Exercise goal:
Below are some records; quote exactly the lines from the one that contains "fevereiro 2017" through the one that contains "туловища , наклон", inclusive, and no others.

Extracted page text data:
····················

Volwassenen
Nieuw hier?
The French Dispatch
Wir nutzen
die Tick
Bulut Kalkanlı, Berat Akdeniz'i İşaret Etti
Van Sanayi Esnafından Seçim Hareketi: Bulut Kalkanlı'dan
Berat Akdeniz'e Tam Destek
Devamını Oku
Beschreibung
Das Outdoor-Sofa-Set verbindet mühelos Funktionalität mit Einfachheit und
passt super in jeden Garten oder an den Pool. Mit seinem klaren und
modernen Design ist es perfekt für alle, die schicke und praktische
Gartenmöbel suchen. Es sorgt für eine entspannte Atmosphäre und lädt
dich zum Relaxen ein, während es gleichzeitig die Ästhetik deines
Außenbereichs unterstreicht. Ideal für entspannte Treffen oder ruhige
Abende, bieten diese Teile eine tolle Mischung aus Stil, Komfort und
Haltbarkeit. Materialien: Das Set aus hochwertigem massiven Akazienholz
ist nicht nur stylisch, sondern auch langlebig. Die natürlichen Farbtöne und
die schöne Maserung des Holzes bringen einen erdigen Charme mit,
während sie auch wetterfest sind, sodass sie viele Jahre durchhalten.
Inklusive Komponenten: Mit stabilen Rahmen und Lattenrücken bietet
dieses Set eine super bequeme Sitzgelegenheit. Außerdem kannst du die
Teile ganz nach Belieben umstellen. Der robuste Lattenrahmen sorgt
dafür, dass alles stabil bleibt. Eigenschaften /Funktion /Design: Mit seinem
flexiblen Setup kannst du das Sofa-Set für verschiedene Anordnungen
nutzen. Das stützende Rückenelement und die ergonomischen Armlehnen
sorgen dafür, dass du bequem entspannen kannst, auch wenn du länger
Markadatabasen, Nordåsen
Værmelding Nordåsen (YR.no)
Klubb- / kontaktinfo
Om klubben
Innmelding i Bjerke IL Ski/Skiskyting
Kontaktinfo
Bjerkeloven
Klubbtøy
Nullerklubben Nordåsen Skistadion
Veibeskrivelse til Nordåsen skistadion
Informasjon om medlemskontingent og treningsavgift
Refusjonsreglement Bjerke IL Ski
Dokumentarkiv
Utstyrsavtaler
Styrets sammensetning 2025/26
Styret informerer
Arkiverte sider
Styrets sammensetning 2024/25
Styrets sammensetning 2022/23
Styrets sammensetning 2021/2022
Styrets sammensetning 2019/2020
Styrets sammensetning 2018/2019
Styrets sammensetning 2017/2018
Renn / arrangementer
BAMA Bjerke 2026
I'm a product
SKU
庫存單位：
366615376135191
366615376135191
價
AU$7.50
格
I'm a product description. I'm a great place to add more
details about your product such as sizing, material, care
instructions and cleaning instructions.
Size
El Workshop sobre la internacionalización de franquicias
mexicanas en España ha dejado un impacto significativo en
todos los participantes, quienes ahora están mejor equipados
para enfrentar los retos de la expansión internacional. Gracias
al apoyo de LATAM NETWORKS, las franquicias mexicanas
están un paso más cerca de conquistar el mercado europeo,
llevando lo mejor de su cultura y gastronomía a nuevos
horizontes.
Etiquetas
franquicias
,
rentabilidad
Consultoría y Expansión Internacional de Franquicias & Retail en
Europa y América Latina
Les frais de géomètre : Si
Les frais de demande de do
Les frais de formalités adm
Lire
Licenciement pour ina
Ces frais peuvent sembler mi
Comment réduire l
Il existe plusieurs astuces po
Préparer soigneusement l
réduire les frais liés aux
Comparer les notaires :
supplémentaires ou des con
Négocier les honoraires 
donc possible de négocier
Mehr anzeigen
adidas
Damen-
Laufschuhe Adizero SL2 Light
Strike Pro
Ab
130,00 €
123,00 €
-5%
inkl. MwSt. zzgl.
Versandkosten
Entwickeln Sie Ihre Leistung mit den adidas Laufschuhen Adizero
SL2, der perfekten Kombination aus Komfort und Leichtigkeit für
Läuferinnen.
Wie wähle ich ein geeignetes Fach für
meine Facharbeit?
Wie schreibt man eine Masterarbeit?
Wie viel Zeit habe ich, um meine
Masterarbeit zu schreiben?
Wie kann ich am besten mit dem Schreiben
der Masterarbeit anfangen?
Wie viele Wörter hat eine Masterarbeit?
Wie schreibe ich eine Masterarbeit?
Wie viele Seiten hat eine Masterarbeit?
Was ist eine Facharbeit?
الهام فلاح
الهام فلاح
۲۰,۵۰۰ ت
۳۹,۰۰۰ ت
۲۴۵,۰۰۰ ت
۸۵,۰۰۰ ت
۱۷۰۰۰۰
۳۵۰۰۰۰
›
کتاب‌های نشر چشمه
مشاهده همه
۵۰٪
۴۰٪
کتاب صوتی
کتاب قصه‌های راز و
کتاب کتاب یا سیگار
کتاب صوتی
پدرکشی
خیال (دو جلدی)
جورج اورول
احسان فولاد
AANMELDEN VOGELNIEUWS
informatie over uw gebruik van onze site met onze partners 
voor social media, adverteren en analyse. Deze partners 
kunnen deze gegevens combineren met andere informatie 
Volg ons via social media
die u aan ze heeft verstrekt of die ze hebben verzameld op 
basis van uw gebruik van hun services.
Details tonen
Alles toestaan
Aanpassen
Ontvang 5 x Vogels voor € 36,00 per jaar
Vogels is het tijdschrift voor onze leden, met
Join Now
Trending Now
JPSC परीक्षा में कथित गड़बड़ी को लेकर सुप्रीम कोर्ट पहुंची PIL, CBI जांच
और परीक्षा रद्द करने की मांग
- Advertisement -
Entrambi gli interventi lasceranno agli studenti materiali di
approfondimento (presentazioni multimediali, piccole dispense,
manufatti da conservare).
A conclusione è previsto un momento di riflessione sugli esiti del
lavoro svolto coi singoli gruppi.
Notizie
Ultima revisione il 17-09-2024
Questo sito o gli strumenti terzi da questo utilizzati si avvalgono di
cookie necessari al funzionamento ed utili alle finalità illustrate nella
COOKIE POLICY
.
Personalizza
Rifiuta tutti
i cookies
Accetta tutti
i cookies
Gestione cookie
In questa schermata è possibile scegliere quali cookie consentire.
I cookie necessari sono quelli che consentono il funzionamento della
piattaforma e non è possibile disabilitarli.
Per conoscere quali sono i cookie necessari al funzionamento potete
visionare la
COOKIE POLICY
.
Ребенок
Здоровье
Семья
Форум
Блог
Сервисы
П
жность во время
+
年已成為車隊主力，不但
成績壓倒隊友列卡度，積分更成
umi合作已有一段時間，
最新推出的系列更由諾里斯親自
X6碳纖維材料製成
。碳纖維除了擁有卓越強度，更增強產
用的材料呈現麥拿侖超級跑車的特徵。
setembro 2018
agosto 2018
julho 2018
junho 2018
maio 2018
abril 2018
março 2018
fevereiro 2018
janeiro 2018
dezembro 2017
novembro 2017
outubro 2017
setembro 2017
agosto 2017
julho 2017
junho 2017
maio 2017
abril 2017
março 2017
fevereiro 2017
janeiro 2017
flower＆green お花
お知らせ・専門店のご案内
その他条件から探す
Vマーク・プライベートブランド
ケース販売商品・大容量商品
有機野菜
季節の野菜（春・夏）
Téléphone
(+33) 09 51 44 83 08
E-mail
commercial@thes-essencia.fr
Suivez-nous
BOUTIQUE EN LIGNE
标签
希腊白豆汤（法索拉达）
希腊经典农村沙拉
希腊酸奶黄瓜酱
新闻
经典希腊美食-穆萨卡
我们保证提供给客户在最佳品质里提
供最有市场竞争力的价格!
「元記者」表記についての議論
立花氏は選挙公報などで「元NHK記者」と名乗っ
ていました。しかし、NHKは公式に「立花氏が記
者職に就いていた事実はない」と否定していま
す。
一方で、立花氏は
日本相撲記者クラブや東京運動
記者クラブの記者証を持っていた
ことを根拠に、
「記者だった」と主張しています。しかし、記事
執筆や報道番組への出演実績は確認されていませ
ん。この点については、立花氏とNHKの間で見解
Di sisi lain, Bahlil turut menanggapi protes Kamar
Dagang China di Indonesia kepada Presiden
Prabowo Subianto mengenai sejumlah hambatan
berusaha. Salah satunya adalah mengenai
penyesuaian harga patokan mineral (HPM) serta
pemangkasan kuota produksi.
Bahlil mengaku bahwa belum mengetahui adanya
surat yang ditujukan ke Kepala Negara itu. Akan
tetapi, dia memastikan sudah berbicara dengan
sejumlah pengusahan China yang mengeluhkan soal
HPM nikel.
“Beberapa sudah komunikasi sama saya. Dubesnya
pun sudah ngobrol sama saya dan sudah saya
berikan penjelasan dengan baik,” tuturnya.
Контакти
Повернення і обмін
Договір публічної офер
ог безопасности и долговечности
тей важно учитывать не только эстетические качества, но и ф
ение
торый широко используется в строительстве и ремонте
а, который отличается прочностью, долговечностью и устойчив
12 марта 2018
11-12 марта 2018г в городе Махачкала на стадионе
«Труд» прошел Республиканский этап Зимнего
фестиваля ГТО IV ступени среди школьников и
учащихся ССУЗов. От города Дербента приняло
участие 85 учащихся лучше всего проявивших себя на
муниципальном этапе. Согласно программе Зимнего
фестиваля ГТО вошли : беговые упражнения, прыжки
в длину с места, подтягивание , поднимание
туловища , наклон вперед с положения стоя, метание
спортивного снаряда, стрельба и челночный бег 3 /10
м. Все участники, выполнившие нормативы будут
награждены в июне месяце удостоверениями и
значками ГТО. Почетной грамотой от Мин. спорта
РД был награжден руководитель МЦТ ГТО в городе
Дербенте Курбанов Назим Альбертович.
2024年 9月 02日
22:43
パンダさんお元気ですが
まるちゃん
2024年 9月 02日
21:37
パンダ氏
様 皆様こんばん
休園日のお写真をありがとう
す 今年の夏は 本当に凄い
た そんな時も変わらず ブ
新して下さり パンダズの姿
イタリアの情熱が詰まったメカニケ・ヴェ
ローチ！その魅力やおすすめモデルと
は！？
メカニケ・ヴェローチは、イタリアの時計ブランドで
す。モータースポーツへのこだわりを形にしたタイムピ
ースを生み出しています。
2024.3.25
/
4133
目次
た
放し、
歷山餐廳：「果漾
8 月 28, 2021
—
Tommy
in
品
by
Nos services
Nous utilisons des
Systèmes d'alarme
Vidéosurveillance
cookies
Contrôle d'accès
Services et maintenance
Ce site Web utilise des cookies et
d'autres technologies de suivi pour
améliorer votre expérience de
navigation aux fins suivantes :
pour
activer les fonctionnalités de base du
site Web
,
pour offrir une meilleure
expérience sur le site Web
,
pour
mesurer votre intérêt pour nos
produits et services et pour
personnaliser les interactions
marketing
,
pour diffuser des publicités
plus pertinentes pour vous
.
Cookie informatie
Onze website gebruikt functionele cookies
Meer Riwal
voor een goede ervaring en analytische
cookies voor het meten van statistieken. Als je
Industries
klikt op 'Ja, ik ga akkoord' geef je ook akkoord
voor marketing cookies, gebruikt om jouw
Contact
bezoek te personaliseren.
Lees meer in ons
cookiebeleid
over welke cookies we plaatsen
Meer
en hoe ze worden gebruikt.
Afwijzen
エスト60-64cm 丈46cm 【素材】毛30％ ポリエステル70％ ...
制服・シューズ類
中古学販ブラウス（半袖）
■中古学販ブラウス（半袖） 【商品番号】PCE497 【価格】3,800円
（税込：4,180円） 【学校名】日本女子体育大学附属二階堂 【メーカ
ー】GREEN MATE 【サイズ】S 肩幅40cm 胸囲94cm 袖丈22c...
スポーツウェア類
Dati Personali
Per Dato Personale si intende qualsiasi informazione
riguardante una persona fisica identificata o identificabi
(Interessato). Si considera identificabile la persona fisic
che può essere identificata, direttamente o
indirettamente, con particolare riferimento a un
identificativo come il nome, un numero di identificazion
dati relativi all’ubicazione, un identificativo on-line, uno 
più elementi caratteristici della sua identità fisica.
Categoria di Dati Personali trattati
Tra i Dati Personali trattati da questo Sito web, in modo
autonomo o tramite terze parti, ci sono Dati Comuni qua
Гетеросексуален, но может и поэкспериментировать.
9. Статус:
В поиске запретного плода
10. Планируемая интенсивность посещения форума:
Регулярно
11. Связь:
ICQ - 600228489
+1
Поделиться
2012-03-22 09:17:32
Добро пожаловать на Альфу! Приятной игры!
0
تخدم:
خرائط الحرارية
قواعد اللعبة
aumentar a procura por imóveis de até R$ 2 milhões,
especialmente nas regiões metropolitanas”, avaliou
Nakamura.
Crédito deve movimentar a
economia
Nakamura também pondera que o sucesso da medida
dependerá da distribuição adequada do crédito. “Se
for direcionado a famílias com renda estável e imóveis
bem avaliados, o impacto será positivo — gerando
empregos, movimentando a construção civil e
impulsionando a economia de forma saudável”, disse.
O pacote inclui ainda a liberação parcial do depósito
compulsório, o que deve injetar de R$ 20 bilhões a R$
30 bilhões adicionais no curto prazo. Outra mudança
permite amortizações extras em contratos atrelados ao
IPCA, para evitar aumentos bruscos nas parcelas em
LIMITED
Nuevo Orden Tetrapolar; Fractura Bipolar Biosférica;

····················

Task solution:
fevereiro 2017
janeiro 2017
flower＆green お花
お知らせ・専門店のご案内
その他条件から探す
Vマーク・プライベートブランド
ケース販売商品・大容量商品
有機野菜
季節の野菜（春・夏）
Téléphone
(+33) 09 51 44 83 08
E-mail
commercial@thes-essencia.fr
Suivez-nous
BOUTIQUE EN LIGNE
标签
希腊白豆汤（法索拉达）
希腊经典农村沙拉
希腊酸奶黄瓜酱
新闻
经典希腊美食-穆萨卡
我们保证提供给客户在最佳品质里提
供最有市场竞争力的价格!
「元記者」表記についての議論
立花氏は選挙公報などで「元NHK記者」と名乗っ
ていました。しかし、NHKは公式に「立花氏が記
者職に就いていた事実はない」と否定していま
す。
一方で、立花氏は
日本相撲記者クラブや東京運動
記者クラブの記者証を持っていた
ことを根拠に、
「記者だった」と主張しています。しかし、記事
執筆や報道番組への出演実績は確認されていませ
ん。この点については、立花氏とNHKの間で見解
Di sisi lain, Bahlil turut menanggapi protes Kamar
Dagang China di Indonesia kepada Presiden
Prabowo Subianto mengenai sejumlah hambatan
berusaha. Salah satunya adalah mengenai
penyesuaian harga patokan mineral (HPM) serta
pemangkasan kuota produksi.
Bahlil mengaku bahwa belum mengetahui adanya
surat yang ditujukan ke Kepala Negara itu. Akan
tetapi, dia memastikan sudah berbicara dengan
sejumlah pengusahan China yang mengeluhkan soal
HPM nikel.
“Beberapa sudah komunikasi sama saya. Dubesnya
pun sudah ngobrol sama saya dan sudah saya
berikan penjelasan dengan baik,” tuturnya.
Контакти
Повернення і обмін
Договір публічної офер
ог безопасности и долговечности
тей важно учитывать не только эстетические качества, но и ф
ение
торый широко используется в строительстве и ремонте
а, который отличается прочностью, долговечностью и устойчив
12 марта 2018
11-12 марта 2018г в городе Махачкала на стадионе
«Труд» прошел Республиканский этап Зимнего
фестиваля ГТО IV ступени среди школьников и
учащихся ССУЗов. От города Дербента приняло
участие 85 учащихся лучше всего проявивших себя на
муниципальном этапе. Согласно программе Зимнего
фестиваля ГТО вошли : беговые упражнения, прыжки
в длину с места, подтягивание , поднимание
туловища , наклон вперед с положения стоя, метание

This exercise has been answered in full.